### [EXERCISE AIM]
Extract all lines that hold "left" from the records below.

*** THE DATA ***

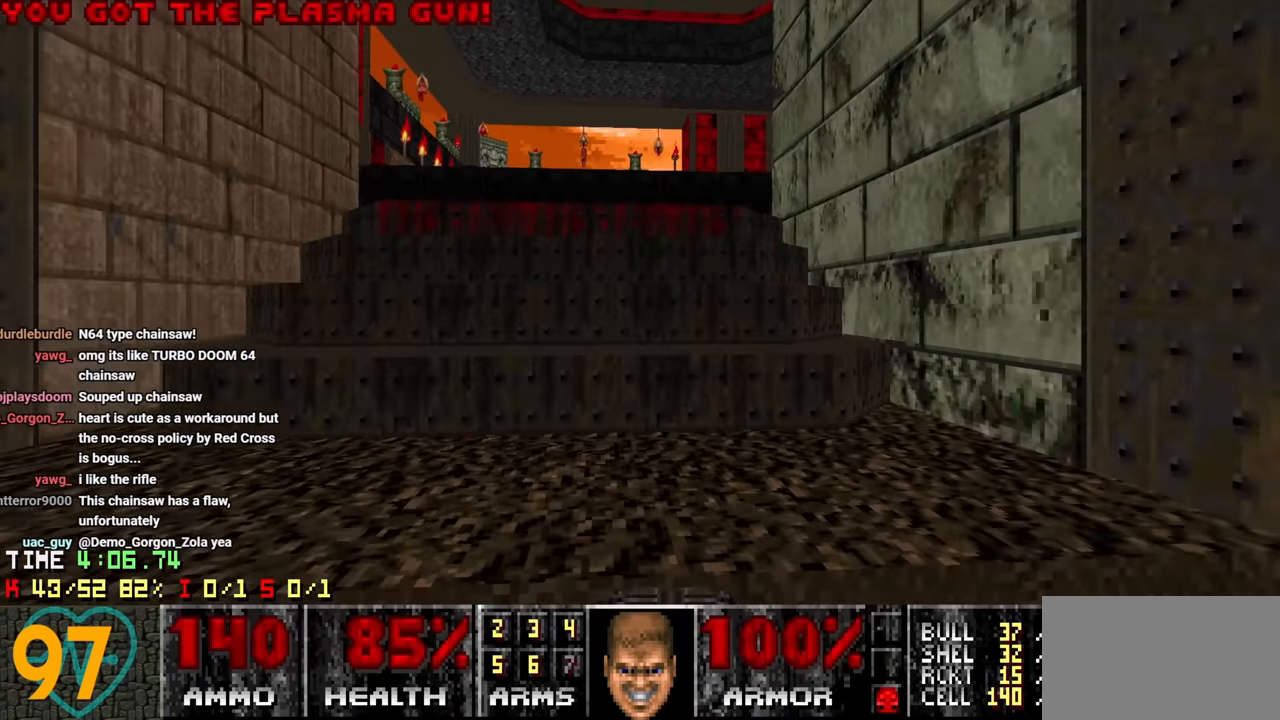
{"keys": ["w"], "mouse": [], "mouse_move": "left", "events": [[233, "w", "down"]]}
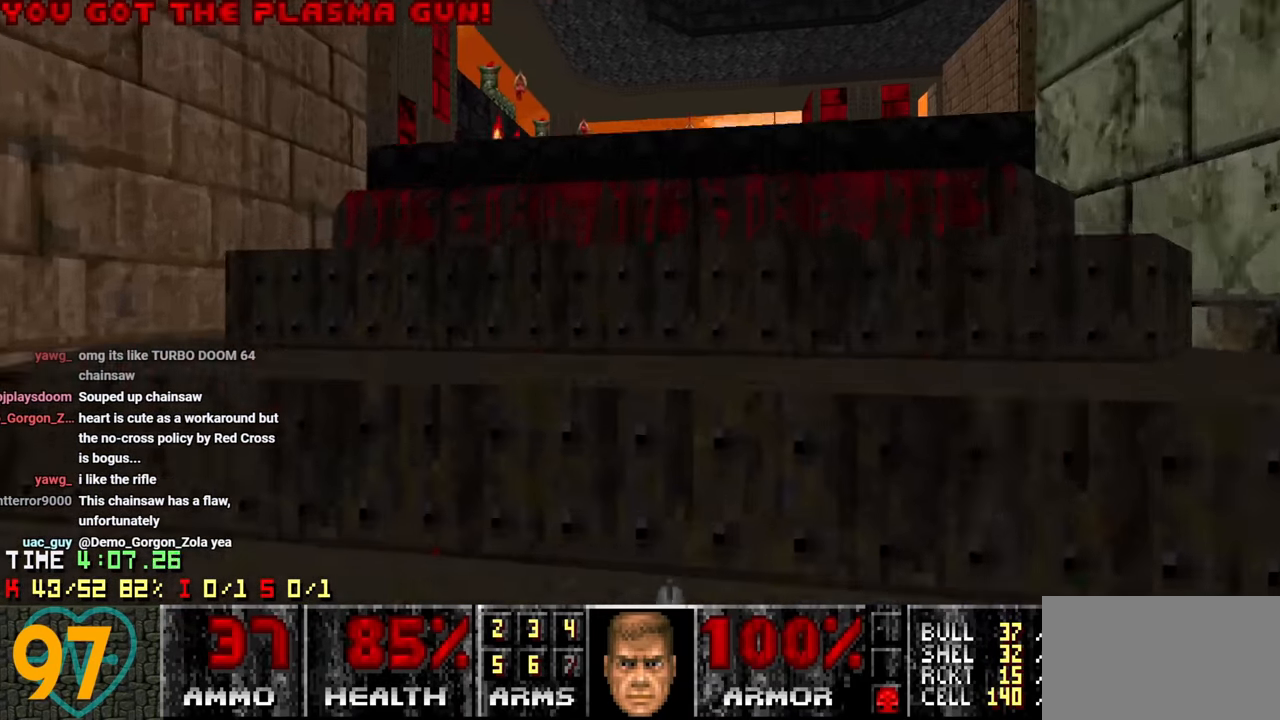
{"keys": [], "mouse": [], "mouse_move": "up-left", "events": [[17, "d", "down"], [150, "w", "up"], [200, "d", "up"], [300, "a", "down"], [300, "s", "down"], [400, "a", "up"], [400, "s", "up"]]}
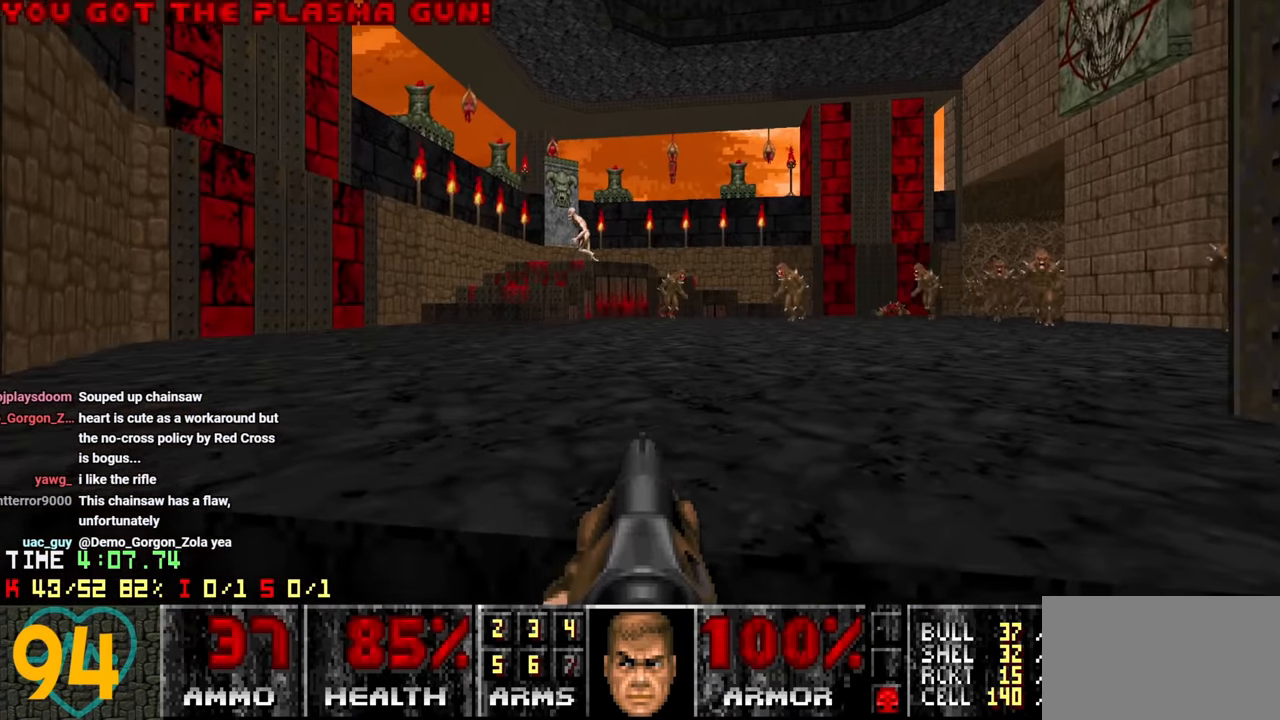
{"keys": [], "mouse": [], "mouse_move": "up", "events": [[33, "a", "down"], [83, "s", "down"], [133, "a", "up"], [217, "s", "up"], [350, "s", "down"], [450, "s", "up"]]}
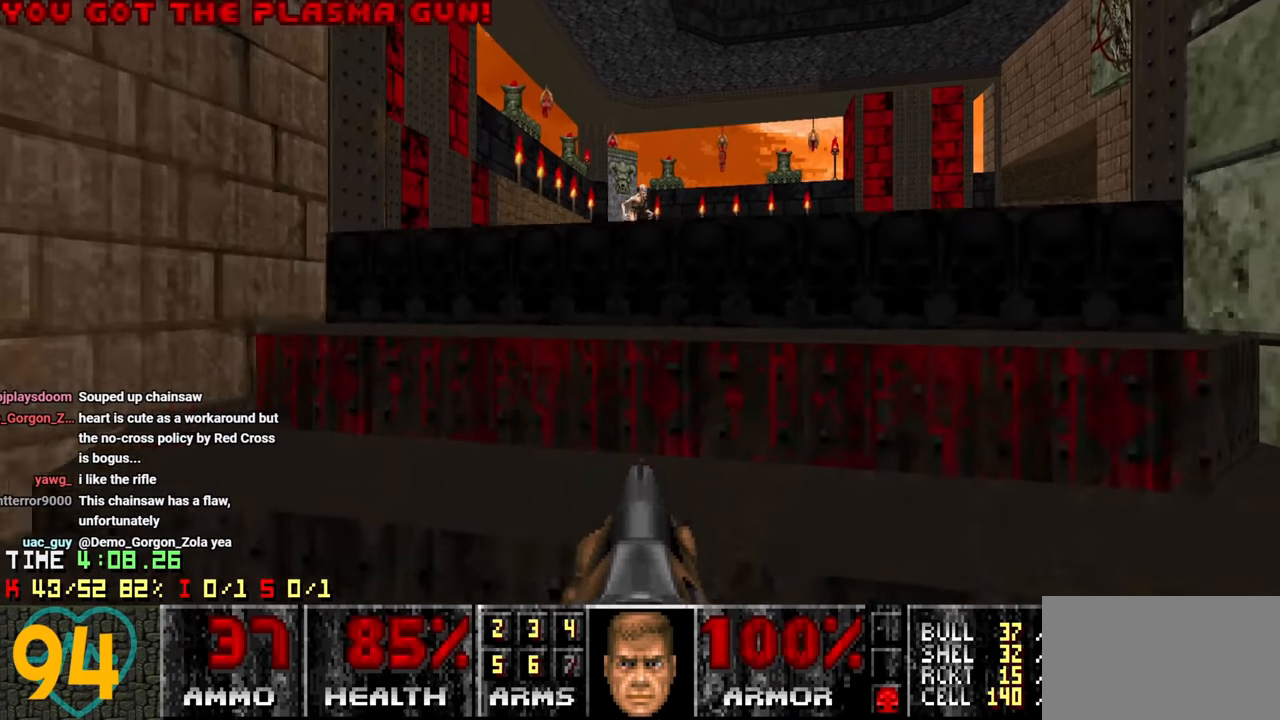
{"keys": ["d", "s"], "mouse": [], "mouse_move": "right", "events": [[33, "s", "down"], [200, "d", "down"]]}
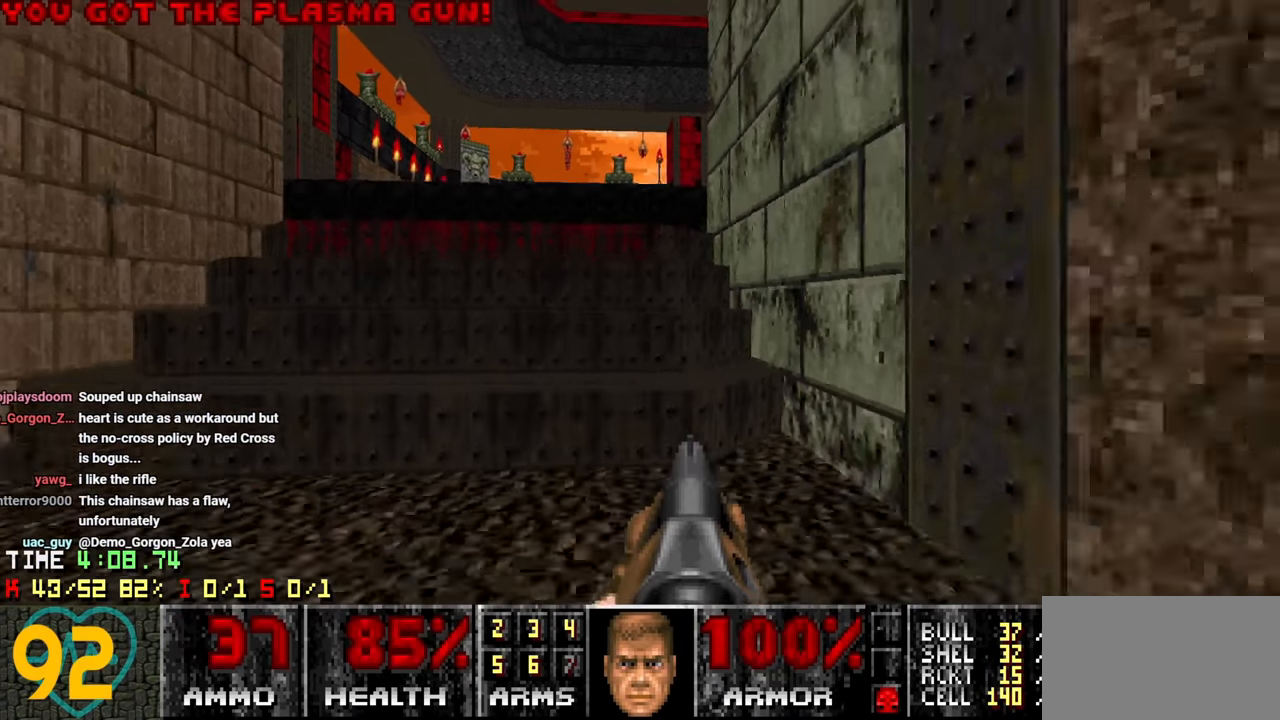
{"keys": ["a"], "mouse": [], "mouse_move": "left", "events": [[17, "a", "down"], [67, "d", "up"], [67, "s", "up"], [300, "q", "down"], [383, "q", "up"]]}
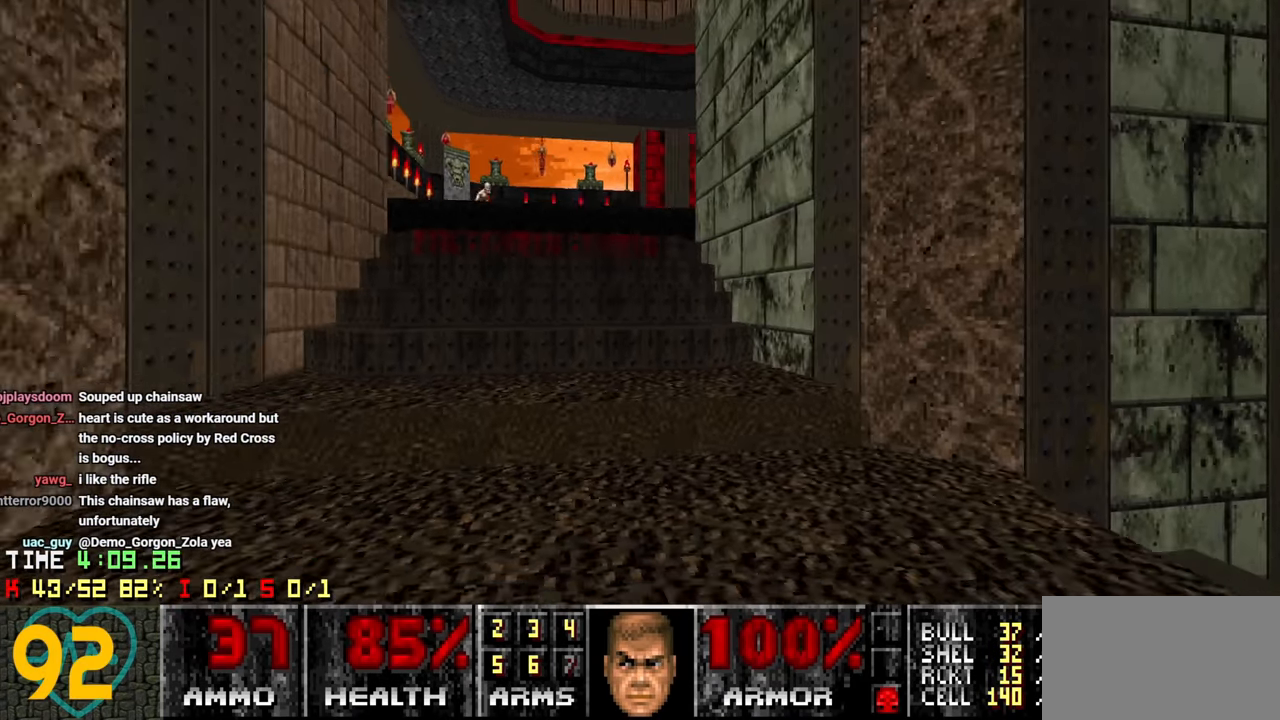
{"keys": [], "mouse": [], "mouse_move": "left", "events": [[67, "w", "down"], [267, "w", "up"], [317, "a", "up"]]}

*** End of THE DATA ***

### [TASK ANSWER]
{"keys": ["w"], "mouse": [], "mouse_move": "left", "events": [[233, "w", "down"]]}
{"keys": [], "mouse": [], "mouse_move": "up-left", "events": [[17, "d", "down"], [150, "w", "up"], [200, "d", "up"], [300, "a", "down"], [300, "s", "down"], [400, "a", "up"], [400, "s", "up"]]}
{"keys": ["a"], "mouse": [], "mouse_move": "left", "events": [[17, "a", "down"], [67, "d", "up"], [67, "s", "up"], [300, "q", "down"], [383, "q", "up"]]}
{"keys": [], "mouse": [], "mouse_move": "left", "events": [[67, "w", "down"], [267, "w", "up"], [317, "a", "up"]]}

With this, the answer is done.